As we move out of the darkest days in winter we are collaborating with The Common Guild to host a new artwork by Rabiya Choudhry on the façade of our building.
Rabiya Choudhry’s illuminated artworks for three East-End libraries have been created for places which hold significance for the artist. Their design is based on a painting by Choudhry, part of the artist’s ongoing project ‘Lost Lighting’ – a series of lighting artworks for public places intended to “act like a vigil in the dark”.
‘Give light and people will find the way (Ella Baker)’ (2022) is the first Lost Lighting artwork to be realised in public space. Taking shape as illuminated signs, they repurpose Andrew Carnegie’s flaming torch motif; a feature found on many Carnegie library buildings as well as an emblem used in the bookplate for his own private library collection.
In Choudhry’s work, the torch is encircled with the words of African-American civil rights activist and organiser, Ella Baker (1903 – 1986) who worked to instigate societal change through individual and grassroots community empowerment. Baker’s words ‘give light and people will find the way’, are a manifestation of power for ordinary people, invoking a spirit of togetherness and inspiring hope for change.
Choudhry says, “Ella Baker came to me through light. Her words felt like a special gift after years of contemplating life, loss, and light during one of the most difficult times. Her life, actions, and words are hugely inspiring and articulate what I wanted to echo in these public artworks for libraries at a time where light comes at some cost and hope is hard to put into words.”
Choudhry’s illuminated artworks will be accompanied by a fragment of narrative non-fiction from the award- winning journalist and author, Chitra Ramaswamy.
Ramaswamy’s writing will be available to pick up from April 2023 from inside our library as well as from Dennistoun Library, Shettleston Libraries for the duration of the project.

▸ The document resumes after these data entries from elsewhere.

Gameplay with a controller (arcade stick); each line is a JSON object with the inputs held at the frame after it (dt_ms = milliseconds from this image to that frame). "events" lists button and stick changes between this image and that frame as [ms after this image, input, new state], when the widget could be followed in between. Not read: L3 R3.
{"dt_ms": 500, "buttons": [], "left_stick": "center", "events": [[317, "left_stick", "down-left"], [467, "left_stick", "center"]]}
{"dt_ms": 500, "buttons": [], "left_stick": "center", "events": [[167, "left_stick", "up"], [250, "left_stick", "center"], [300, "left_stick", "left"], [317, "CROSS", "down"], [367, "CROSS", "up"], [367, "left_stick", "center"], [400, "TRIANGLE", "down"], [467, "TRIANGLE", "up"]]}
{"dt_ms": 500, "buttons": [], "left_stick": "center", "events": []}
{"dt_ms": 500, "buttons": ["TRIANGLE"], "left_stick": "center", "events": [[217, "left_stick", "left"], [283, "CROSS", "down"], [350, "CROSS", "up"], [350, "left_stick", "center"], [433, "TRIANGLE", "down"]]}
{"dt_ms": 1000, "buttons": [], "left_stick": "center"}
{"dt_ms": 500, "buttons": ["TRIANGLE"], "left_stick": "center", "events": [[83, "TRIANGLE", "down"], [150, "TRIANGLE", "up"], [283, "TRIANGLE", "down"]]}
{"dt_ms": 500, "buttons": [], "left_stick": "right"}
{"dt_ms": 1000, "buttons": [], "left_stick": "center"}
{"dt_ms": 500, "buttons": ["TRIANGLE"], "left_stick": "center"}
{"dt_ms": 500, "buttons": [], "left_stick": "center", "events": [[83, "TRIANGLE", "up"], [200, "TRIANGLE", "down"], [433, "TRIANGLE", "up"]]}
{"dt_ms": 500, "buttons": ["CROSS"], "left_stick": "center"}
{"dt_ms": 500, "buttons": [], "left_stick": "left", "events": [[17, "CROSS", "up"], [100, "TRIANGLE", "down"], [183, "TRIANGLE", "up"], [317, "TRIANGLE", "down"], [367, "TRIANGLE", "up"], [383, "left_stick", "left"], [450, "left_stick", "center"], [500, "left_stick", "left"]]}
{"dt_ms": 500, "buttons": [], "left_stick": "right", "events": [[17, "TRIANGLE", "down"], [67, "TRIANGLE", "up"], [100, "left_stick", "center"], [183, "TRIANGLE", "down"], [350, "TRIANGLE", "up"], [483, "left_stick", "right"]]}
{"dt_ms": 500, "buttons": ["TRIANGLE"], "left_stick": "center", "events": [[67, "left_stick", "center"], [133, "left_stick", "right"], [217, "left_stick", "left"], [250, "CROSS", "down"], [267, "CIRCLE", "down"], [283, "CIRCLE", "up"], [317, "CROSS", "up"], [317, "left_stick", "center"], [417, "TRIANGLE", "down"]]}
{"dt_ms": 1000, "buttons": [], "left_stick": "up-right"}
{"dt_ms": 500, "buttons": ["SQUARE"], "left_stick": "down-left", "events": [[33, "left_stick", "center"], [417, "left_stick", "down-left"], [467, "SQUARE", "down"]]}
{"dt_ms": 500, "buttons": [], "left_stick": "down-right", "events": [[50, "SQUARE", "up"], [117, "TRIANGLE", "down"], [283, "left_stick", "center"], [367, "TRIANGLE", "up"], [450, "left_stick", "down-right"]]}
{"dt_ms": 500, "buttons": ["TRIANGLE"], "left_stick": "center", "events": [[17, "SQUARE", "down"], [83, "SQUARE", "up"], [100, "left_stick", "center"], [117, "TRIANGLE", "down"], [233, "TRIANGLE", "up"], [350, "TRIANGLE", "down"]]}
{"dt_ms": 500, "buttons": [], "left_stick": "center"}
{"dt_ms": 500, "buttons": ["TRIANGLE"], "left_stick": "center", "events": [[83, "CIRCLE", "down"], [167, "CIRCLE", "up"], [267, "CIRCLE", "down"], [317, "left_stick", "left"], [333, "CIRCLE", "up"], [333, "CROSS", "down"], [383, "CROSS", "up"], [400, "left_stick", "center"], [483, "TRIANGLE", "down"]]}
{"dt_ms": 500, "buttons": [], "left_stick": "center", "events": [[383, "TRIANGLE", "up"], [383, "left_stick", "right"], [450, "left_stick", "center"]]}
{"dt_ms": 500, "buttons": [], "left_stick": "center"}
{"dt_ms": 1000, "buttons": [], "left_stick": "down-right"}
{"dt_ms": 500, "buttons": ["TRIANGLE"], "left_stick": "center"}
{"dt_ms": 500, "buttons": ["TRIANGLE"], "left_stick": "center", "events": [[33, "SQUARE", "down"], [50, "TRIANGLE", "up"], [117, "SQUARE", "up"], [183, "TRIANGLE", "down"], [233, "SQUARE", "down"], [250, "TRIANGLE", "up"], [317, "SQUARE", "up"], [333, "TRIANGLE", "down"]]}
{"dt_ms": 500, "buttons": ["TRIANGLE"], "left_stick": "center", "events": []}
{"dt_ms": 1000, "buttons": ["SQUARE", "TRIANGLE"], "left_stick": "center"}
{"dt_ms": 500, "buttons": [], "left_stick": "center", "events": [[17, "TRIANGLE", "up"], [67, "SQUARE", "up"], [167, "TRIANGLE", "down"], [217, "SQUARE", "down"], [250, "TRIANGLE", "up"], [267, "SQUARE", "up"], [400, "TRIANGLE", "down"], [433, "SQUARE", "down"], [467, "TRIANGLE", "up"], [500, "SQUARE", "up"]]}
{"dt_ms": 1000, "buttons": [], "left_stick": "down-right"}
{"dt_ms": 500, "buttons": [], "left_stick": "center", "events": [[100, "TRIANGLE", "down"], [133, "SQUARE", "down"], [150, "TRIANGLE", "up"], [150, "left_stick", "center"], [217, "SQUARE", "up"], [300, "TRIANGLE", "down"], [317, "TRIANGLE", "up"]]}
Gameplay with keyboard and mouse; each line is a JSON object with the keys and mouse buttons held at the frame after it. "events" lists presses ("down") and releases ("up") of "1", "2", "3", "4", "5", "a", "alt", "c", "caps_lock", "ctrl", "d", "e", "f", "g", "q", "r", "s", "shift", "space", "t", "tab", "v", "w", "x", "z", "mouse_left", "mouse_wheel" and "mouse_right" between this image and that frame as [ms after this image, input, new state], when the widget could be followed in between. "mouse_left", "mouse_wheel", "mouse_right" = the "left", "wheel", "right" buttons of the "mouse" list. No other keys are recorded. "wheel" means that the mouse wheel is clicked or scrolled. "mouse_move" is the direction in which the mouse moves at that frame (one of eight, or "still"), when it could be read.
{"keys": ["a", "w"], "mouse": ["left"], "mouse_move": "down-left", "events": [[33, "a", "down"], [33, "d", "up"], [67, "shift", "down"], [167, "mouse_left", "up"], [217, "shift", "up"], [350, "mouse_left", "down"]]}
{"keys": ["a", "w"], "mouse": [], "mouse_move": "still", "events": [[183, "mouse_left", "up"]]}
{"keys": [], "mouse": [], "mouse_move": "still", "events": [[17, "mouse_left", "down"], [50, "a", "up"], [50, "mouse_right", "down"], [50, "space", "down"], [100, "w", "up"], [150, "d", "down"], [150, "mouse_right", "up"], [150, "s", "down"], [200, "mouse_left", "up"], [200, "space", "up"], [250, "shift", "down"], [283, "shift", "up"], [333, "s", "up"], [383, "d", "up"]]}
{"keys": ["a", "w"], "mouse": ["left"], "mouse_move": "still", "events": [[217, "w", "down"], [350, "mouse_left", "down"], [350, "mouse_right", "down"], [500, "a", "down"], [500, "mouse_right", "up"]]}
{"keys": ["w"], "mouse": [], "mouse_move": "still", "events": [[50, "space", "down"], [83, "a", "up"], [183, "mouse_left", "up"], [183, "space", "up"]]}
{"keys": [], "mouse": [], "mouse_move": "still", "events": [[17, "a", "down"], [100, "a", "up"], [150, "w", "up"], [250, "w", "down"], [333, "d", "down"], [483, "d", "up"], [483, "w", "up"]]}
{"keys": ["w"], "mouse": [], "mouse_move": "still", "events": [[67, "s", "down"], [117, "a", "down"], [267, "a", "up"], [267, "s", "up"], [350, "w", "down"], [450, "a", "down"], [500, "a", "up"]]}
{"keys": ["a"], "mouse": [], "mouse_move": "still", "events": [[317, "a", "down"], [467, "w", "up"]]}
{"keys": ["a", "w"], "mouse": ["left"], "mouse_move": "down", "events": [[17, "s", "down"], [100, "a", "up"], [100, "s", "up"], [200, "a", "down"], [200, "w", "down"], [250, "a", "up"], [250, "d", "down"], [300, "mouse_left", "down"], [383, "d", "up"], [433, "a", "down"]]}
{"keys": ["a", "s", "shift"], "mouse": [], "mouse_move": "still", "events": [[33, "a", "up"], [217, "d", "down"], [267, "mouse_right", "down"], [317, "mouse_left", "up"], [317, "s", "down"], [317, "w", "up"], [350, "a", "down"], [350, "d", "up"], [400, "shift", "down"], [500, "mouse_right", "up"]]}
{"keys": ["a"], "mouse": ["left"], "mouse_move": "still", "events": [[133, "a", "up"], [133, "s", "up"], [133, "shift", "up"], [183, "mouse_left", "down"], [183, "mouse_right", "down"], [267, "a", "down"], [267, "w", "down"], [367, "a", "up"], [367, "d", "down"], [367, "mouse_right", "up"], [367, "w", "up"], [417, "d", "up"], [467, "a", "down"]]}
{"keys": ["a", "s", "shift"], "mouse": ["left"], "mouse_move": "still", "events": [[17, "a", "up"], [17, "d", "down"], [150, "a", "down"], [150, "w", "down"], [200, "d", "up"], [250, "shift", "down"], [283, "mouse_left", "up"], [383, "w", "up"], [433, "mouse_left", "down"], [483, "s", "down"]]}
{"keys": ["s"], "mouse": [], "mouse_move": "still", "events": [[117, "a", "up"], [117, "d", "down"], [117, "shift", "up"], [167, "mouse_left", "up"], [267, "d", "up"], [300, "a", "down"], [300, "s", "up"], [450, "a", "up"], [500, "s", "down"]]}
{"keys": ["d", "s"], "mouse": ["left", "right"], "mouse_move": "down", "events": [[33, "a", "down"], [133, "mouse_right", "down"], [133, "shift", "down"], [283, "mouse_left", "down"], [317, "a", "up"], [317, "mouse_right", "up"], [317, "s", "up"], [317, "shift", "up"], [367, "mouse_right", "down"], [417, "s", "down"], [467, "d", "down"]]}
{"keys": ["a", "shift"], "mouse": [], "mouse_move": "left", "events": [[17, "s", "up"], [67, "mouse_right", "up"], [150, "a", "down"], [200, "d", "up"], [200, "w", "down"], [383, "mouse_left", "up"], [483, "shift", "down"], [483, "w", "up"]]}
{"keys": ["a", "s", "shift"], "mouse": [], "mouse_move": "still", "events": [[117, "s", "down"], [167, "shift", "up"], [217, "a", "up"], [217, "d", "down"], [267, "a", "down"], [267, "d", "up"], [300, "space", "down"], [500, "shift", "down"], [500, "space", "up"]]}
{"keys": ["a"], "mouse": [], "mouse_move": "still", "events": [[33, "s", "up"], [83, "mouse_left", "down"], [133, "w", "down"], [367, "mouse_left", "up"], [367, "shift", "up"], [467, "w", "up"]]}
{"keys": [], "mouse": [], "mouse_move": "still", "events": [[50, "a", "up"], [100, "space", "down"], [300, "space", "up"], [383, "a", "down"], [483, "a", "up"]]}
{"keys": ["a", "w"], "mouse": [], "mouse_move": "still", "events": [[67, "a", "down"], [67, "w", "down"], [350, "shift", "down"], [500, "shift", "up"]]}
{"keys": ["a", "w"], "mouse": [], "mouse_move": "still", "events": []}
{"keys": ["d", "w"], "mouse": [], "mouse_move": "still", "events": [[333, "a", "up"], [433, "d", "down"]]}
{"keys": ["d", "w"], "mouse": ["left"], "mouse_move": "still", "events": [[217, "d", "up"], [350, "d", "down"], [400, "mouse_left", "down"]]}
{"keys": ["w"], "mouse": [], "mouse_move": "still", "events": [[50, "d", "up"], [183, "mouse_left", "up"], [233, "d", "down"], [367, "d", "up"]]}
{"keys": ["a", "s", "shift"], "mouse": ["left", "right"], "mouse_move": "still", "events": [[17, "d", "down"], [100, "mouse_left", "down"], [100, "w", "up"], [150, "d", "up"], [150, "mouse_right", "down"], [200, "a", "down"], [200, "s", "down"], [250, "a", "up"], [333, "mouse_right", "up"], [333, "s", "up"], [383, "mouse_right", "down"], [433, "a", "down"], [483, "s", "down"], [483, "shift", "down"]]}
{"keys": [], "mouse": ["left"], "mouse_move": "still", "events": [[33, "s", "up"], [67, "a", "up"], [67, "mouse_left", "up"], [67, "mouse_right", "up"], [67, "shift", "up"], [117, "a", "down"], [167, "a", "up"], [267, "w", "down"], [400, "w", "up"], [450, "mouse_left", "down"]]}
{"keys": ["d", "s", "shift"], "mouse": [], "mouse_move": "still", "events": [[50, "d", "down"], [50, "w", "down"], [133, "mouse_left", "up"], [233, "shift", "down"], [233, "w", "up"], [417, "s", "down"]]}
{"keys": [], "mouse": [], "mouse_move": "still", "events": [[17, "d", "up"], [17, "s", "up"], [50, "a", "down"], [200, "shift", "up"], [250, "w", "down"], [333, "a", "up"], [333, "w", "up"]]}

Join us on the 18th of February from 1-3pm to celebrate the launch of the artwork with tea, coffee and cake.
Rabiya Choudhry was born in Glasgow in 1982 to Scottish and Pakistani parents. Choudhry studied at Edinburgh College of Art to MA level, graduating in 2006. She lives and works in Edinburgh.
Choudhry’s work explores themes of identity and cultural displacement in contemporary British society with a darkly comedic approach. Her work expresses the complicated coupling of eastern and western cultures in richly vibrant autobiographical portrayals. Recent exhibitions include ‘TESTAMENT’, Goldsmiths CCA, London (2022); ‘ambi’, CCA Glasgow; and ‘Fabric of Society’, Glasgow International (both 2021). Choudhry’s work ‘Dad’ (2018) was acquired by the Gallery of Modern Art, Glasgow in 2020 and is now on permanent display there.
Some inspirational reading selected by the artist can be found at The Common Guild website.
Chitra Ramaswamy is an author and journalist. Her latest book,‘Homelands: The History of a Friendship’(Canongate) is a work of creative non-fiction exploring her friendship with a 98-year-old German Jewish refugee called Henry Wuga and winner of the 2022 Saltire Non-Fiction Book of the Year. Her first book, ‘Expecting: The Inner Life of Pregnancy’ (2016) won the Saltire First Book of the Year Award and was shortlisted for the Polari Prize.
She has contributed essays to Antlers of Water, Nasty Women, The Freedom Papers, The Bi:ble, and Message From The Skies. She writes for The Guardian, is the restaurant critic for The Times Scotland, and broadcasts for BBC radio.